## start
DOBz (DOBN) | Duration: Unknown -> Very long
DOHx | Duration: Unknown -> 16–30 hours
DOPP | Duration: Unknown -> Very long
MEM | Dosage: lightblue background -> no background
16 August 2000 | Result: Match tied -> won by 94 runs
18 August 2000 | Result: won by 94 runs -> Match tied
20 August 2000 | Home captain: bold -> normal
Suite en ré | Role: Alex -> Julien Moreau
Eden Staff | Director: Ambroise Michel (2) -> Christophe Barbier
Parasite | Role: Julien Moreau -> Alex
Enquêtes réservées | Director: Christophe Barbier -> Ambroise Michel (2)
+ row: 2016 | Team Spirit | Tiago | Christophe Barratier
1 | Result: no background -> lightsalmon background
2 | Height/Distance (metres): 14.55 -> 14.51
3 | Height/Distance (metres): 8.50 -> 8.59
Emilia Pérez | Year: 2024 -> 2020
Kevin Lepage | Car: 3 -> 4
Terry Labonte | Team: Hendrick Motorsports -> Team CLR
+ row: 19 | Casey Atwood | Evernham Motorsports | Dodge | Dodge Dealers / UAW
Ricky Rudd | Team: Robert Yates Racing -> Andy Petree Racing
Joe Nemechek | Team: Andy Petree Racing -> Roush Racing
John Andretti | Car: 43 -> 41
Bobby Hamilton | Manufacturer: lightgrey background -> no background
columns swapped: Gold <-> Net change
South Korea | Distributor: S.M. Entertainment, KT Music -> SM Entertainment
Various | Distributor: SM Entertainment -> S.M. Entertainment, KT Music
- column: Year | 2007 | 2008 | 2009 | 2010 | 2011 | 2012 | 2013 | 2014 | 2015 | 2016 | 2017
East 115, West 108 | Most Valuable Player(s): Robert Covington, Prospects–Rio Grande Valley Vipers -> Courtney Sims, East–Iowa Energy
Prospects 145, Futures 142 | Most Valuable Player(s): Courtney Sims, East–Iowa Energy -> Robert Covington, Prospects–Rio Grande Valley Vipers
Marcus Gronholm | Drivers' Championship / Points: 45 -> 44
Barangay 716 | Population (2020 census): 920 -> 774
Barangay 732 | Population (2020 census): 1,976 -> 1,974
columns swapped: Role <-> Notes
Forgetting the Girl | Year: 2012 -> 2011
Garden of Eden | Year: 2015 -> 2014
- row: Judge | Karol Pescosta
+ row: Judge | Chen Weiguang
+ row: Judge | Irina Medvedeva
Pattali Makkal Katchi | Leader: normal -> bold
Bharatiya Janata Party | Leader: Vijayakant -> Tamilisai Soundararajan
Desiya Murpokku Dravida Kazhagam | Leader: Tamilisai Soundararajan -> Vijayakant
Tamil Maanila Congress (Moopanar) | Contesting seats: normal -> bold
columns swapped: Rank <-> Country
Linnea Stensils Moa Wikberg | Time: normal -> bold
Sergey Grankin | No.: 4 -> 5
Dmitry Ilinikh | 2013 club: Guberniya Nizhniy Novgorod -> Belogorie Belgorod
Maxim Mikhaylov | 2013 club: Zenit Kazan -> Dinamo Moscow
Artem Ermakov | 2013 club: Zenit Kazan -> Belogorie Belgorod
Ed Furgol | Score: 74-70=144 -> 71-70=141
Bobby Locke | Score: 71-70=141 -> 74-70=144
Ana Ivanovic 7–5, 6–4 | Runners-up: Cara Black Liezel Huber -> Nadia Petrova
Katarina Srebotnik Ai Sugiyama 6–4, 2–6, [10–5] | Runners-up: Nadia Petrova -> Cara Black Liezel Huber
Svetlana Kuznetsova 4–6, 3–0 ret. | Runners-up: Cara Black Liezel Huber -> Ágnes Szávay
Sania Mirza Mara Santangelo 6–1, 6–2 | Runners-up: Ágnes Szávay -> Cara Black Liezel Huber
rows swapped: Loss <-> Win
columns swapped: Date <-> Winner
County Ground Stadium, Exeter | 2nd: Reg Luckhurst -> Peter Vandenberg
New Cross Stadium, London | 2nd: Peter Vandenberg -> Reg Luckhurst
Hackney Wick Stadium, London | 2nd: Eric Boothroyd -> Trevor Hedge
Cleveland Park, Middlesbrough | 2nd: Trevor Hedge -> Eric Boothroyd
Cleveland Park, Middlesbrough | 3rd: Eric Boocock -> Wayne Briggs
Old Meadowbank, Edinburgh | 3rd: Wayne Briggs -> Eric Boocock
## end
_Task_:
Give the data above as a JSON list of strings, with one string for each line and blank lines left out.

_Result for this task_:
[
  "DOBz (DOBN) | Duration: Unknown -> Very long",
  "DOHx | Duration: Unknown -> 16–30 hours",
  "DOPP | Duration: Unknown -> Very long",
  "MEM | Dosage: lightblue background -> no background",
  "16 August 2000 | Result: Match tied -> won by 94 runs",
  "18 August 2000 | Result: won by 94 runs -> Match tied",
  "20 August 2000 | Home captain: bold -> normal",
  "Suite en ré | Role: Alex -> Julien Moreau",
  "Eden Staff | Director: Ambroise Michel (2) -> Christophe Barbier",
  "Parasite | Role: Julien Moreau -> Alex",
  "Enquêtes réservées | Director: Christophe Barbier -> Ambroise Michel (2)",
  "+ row: 2016 | Team Spirit | Tiago | Christophe Barratier",
  "1 | Result: no background -> lightsalmon background",
  "2 | Height/Distance (metres): 14.55 -> 14.51",
  "3 | Height/Distance (metres): 8.50 -> 8.59",
  "Emilia Pérez | Year: 2024 -> 2020",
  "Kevin Lepage | Car: 3 -> 4",
  "Terry Labonte | Team: Hendrick Motorsports -> Team CLR",
  "+ row: 19 | Casey Atwood | Evernham Motorsports | Dodge | Dodge Dealers / UAW",
  "Ricky Rudd | Team: Robert Yates Racing -> Andy Petree Racing",
  "Joe Nemechek | Team: Andy Petree Racing -> Roush Racing",
  "John Andretti | Car: 43 -> 41",
  "Bobby Hamilton | Manufacturer: lightgrey background -> no background",
  "columns swapped: Gold <-> Net change",
  "South Korea | Distributor: S.M. Entertainment, KT Music -> SM Entertainment",
  "Various | Distributor: SM Entertainment -> S.M. Entertainment, KT Music",
  "- column: Year | 2007 | 2008 | 2009 | 2010 | 2011 | 2012 | 2013 | 2014 | 2015 | 2016 | 2017",
  "East 115, West 108 | Most Valuable Player(s): Robert Covington, Prospects–Rio Grande Valley Vipers -> Courtney Sims, East–Iowa Energy",
  "Prospects 145, Futures 142 | Most Valuable Player(s): Courtney Sims, East–Iowa Energy -> Robert Covington, Prospects–Rio Grande Valley Vipers",
  "Marcus Gronholm | Drivers' Championship / Points: 45 -> 44",
  "Barangay 716 | Population (2020 census): 920 -> 774",
  "Barangay 732 | Population (2020 census): 1,976 -> 1,974",
  "columns swapped: Role <-> Notes",
  "Forgetting the Girl | Year: 2012 -> 2011",
  "Garden of Eden | Year: 2015 -> 2014",
  "- row: Judge | Karol Pescosta",
  "+ row: Judge | Chen Weiguang",
  "+ row: Judge | Irina Medvedeva",
  "Pattali Makkal Katchi | Leader: normal -> bold",
  "Bharatiya Janata Party | Leader: Vijayakant -> Tamilisai Soundararajan",
  "Desiya Murpokku Dravida Kazhagam | Leader: Tamilisai Soundararajan -> Vijayakant",
  "Tamil Maanila Congress (Moopanar) | Contesting seats: normal -> bold",
  "columns swapped: Rank <-> Country",
  "Linnea Stensils Moa Wikberg | Time: normal -> bold",
  "Sergey Grankin | No.: 4 -> 5",
  "Dmitry Ilinikh | 2013 club: Guberniya Nizhniy Novgorod -> Belogorie Belgorod",
  "Maxim Mikhaylov | 2013 club: Zenit Kazan -> Dinamo Moscow",
  "Artem Ermakov | 2013 club: Zenit Kazan -> Belogorie Belgorod",
  "Ed Furgol | Score: 74-70=144 -> 71-70=141",
  "Bobby Locke | Score: 71-70=141 -> 74-70=144",
  "Ana Ivanovic 7–5, 6–4 | Runners-up: Cara Black Liezel Huber -> Nadia Petrova",
  "Katarina Srebotnik Ai Sugiyama 6–4, 2–6, [10–5] | Runners-up: Nadia Petrova -> Cara Black Liezel Huber",
  "Svetlana Kuznetsova 4–6, 3–0 ret. | Runners-up: Cara Black Liezel Huber -> Ágnes Szávay",
  "Sania Mirza Mara Santangelo 6–1, 6–2 | Runners-up: Ágnes Szávay -> Cara Black Liezel Huber",
  "rows swapped: Loss <-> Win",
  "columns swapped: Date <-> Winner",
  "County Ground Stadium, Exeter | 2nd: Reg Luckhurst -> Peter Vandenberg",
  "New Cross Stadium, London | 2nd: Peter Vandenberg -> Reg Luckhurst",
  "Hackney Wick Stadium, London | 2nd: Eric Boothroyd -> Trevor Hedge",
  "Cleveland Park, Middlesbrough | 2nd: Trevor Hedge -> Eric Boothroyd",
  "Cleveland Park, Middlesbrough | 3rd: Eric Boocock -> Wayne Briggs",
  "Old Meadowbank, Edinburgh | 3rd: Wayne Briggs -> Eric Boocock"
]